What to do: Report how many lines in the material below contain the string "nearest", with case counting. Give only the number.

(Chart comprehension data)
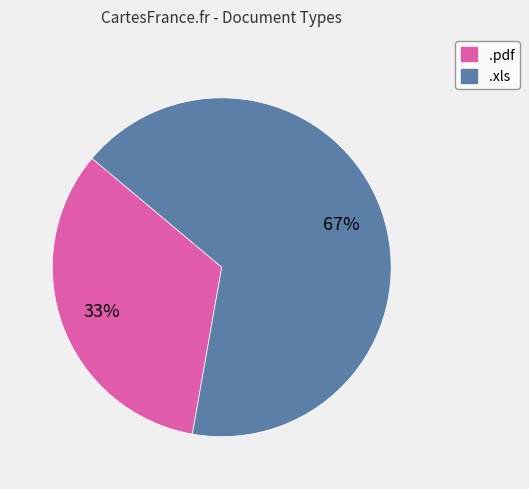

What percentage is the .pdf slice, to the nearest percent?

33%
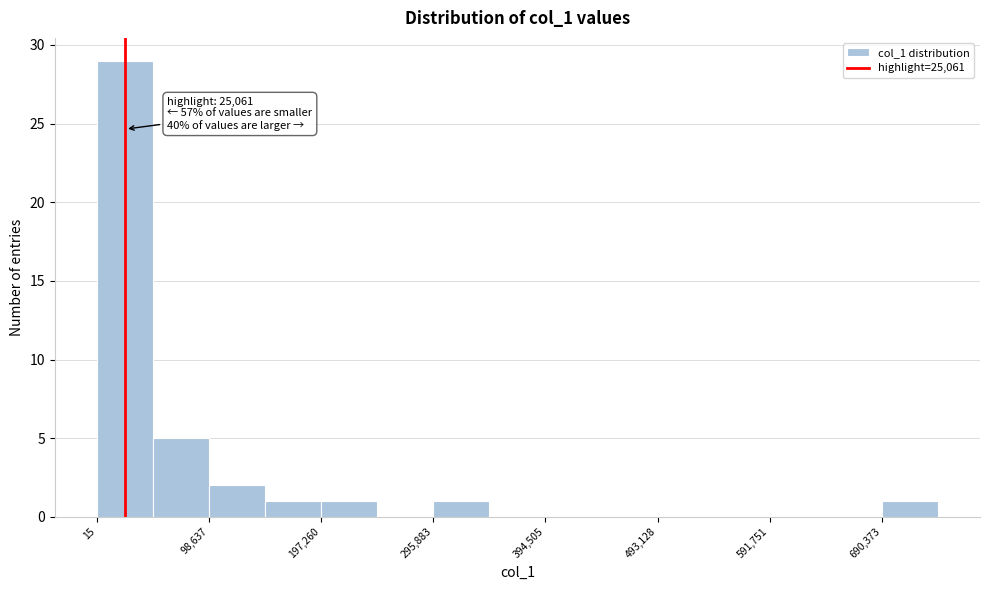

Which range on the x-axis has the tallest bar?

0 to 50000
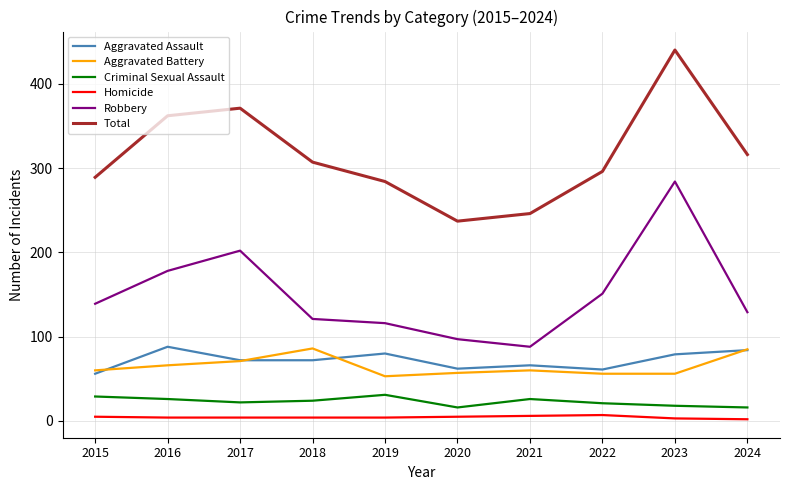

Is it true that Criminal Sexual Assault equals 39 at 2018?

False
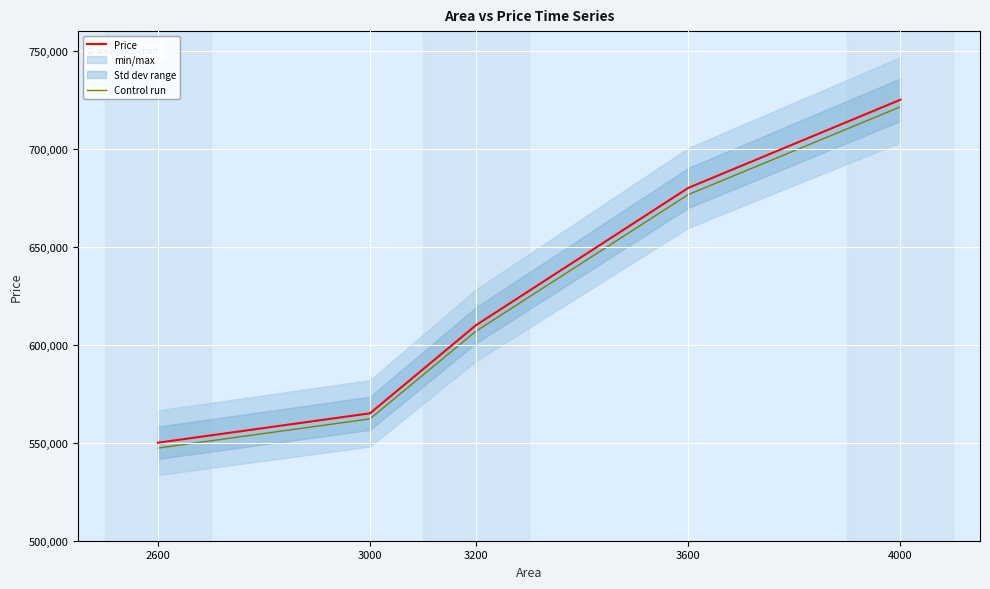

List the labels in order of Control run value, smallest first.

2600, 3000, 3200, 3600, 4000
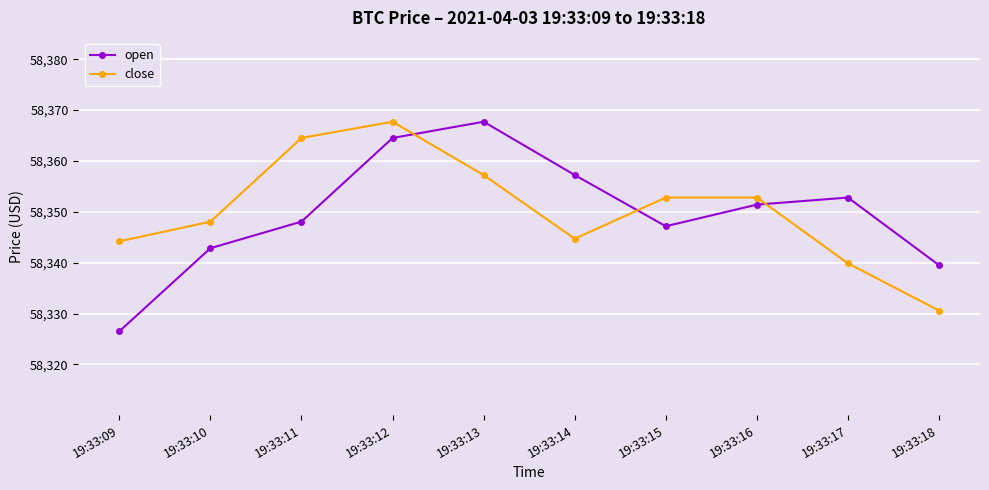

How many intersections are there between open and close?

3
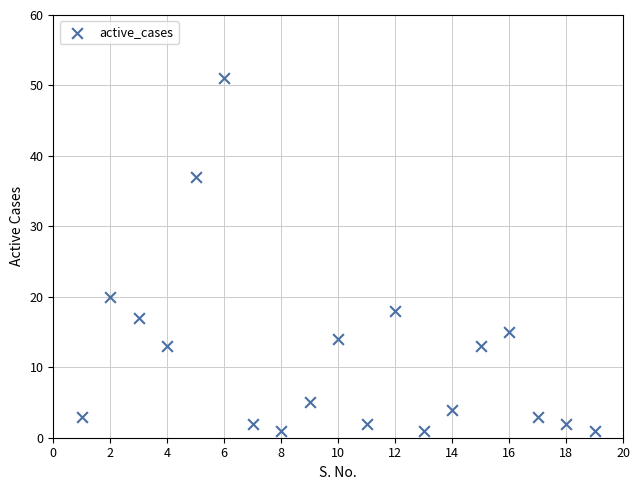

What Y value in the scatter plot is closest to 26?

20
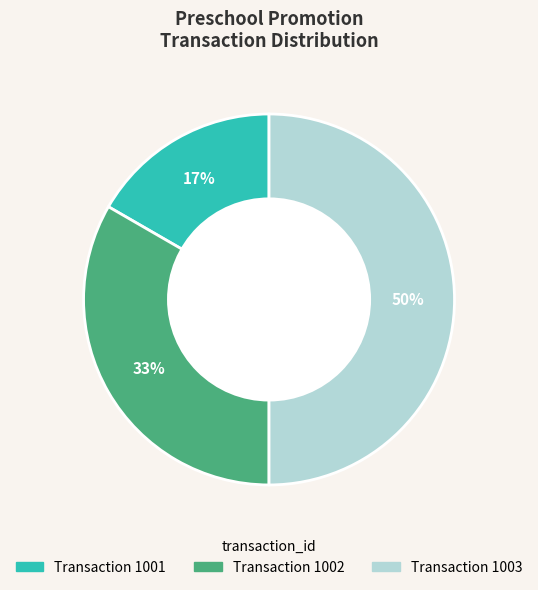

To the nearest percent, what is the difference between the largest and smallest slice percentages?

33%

Result for this exercise: 2